PROMPT:
Starting at the line that contains "Voiding dysfunction", transcribe every remaining line of the entries exactly, including the last one.

# # #

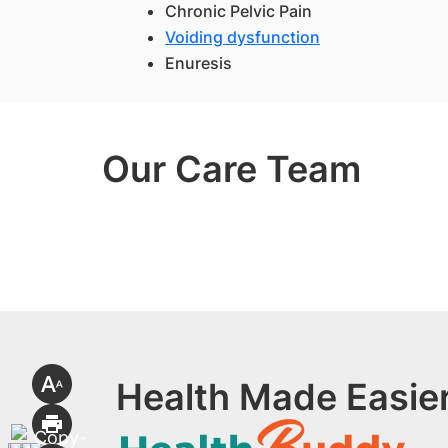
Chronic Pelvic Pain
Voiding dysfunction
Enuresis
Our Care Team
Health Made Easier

# # #

TASK RESULT:
Voiding dysfunction
Enuresis
Our Care Team
Health Made Easier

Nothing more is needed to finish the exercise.